Couple all that with the fact that medical education has not really changed since my time (or long before that), and it is easy to grasp the value of the AMA’s Accelerating Change in Medical Education initiative. Grants to 11 innovative medical schools have opened a floodgate of ideas, all aimed at making sure the next generation of physicians is ready to take on the realities of modern medical practice.

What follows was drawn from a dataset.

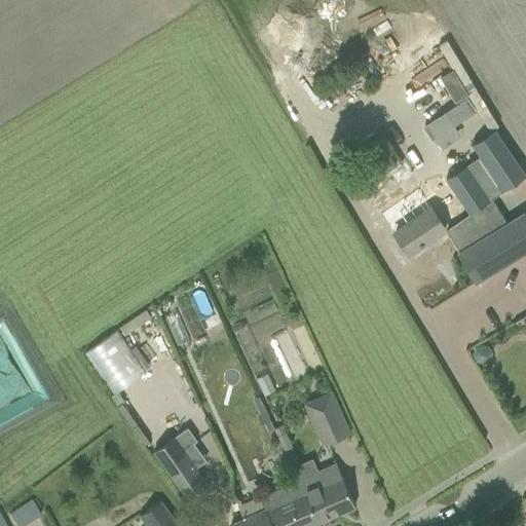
[(494,129),(472,145),(503,190),(525,176),(494,129)]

The AMA has formed a consortium with representatives of those 11 medical schools to share advances and best practices, and they came together in early April to discuss their progress. While they agreed developing a new type of medical education is far more complex than anticipated, the take-aways from the meeting are significant.

Here is a small sample of what is happening, and the kinds of changes we can expect to see in medical curricula before the decade is out:

  • The University of Michigan Medical School has implemented pilot programs for interprofessional education, including pairing medical students with nursing and social work students to learn how to break bad news to patients.
  • Vanderbilt University School of Medicine has instituted a system that allows students to get real-time reports on their own progress and assessments.
  • The University of California San Francisco School of Medicine is designing competency milestones to allow students to learn and progress at their own pace. This is not a simple step. To be successful, it requires greater linkage between undergraduate and graduate education, an issue that is being addressed through the University of California Davis School of Medicine’s grant project.
  • At UC-Davis, new students immediately participate in ambulatory care settings so as to promote seamless integration between their medical education and entry into clinical practice.

Other components of the projects at the 11 schools are just as exciting. They include: using EHR systems to teach clinical decision-making, increasing focus on the links between community and medical care, cultivating interdisciplinary teams, and providing in-depth training for care coordination and quality improvement. Each of the projects aims to align medical education with the needs of today’s patients and our evolving health care system.

As you can tell, I am excited about what these changes in medical education will mean for physicians and the profession of medicine. It reaffirms my optimism about our ability to adapt to the new realities of health care. 

Students look at their careers stretching out before them, and the time ahead seems unfathomably long and extremely challenging. However, the inventive work of these medical schools will help make those long years ahead simpler and more satisfying for the next generation of physicians by better preparing them for the world of 21st-century medicine.